Shwup is another great site that is probably the best bet yet, as it allows for free photo and video sharing without a registration or limit. With Shwup, teachers create the account and send invites to parents via email. Parents have the option of either uploading on the site or simply hitting reply to the email with attaching files. Talk about easy. An added bonus is their “muvee” feature. When all photos and videos are uploaded, Shwup allows the teacher to make slideshow movies at the site.
StashSpace is a video hosting site that will allow you to privately share videos for free up to 60 days with parents. It’s a fairly easy interface and will allow users to connect camcorders directly to their website for uploading. I can guarantee this will be an internet bandwith killer during upload, so I wouldn’t recommend it unless you have a robust connection.

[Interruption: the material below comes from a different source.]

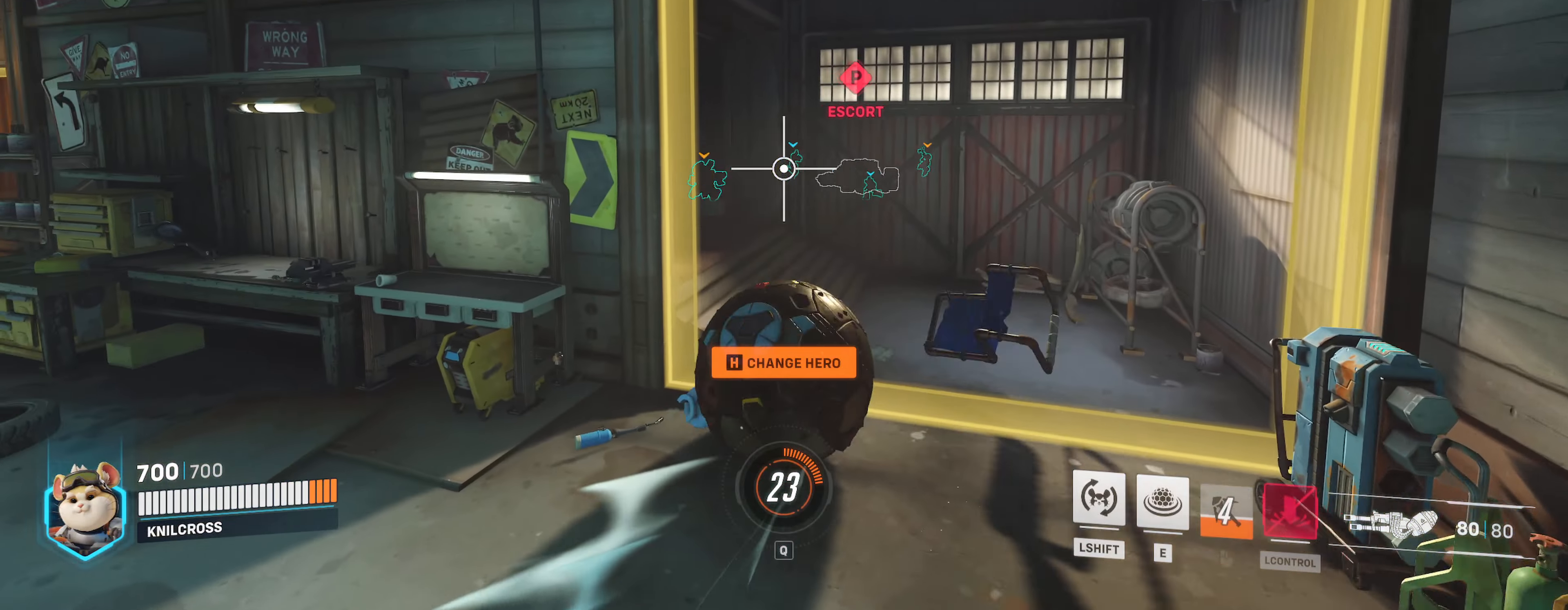
{"keys": ["w"], "mouse": [], "events": []}
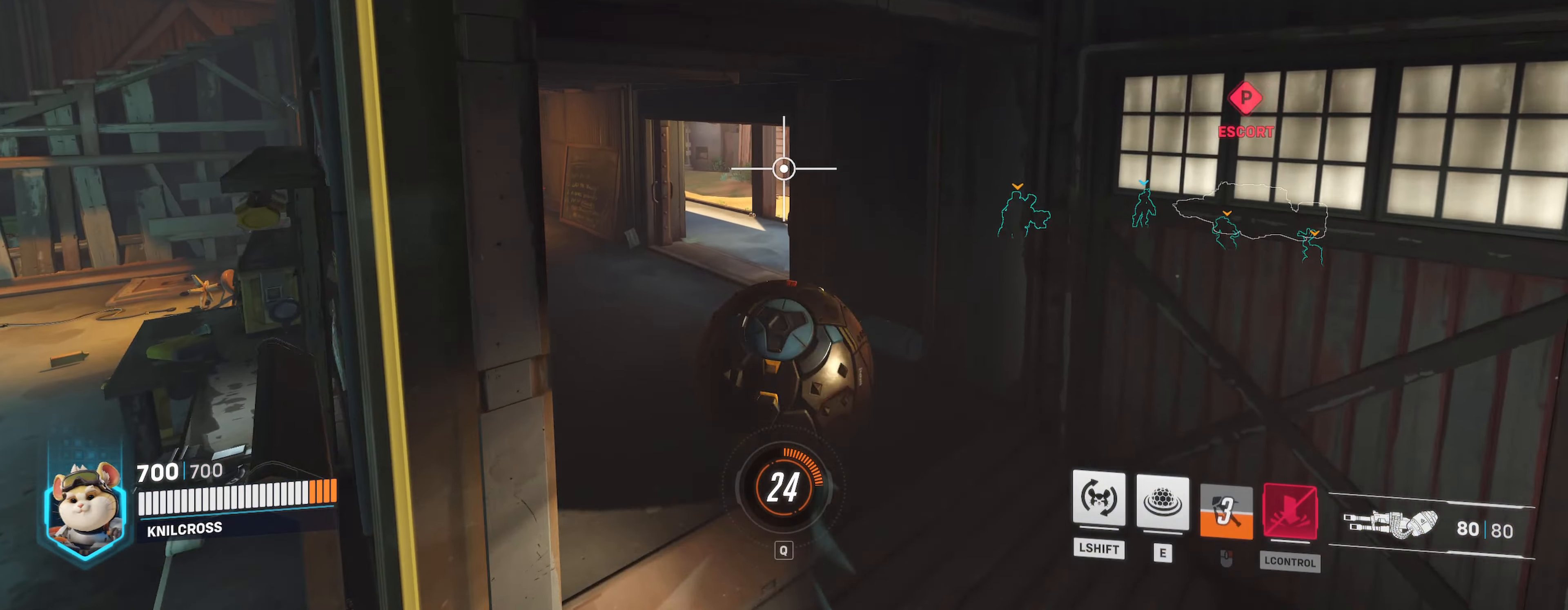
{"keys": ["a", "w"], "mouse": [], "events": [[183, "a", "down"]]}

Tonido is a different spin on photo sharing and I really think this is a better tool for teachers who team-teach either in middle school teams or in elementaries where students may rotate among classrooms. Tonido (Toe-Knee-doe) is an open source (aka free) software that basically creates a small web server on your computer. It allows you to share files between computers without having to upload any files to a website. Once one teacher drops a group of photos, videos, music, etc in the Tornido program, files are instantly viewable by the other teachers. This would also work to link your home computer with your school computer.
Troovi is by far my favorite photo sharing site, mostly because of it's ease of use and it's generally not blocked. It does require some file management on the teacher’s side, but it’s very easy to handle. With Troovi, parents can upload any file size image without a login. With no file size limit, images are high quality and high resolution. The teacher simply emails the sharing link to parents, and everyone is good to go. Troovi’s free limit is 100 images but there are no ads or searchable features to find questionable material.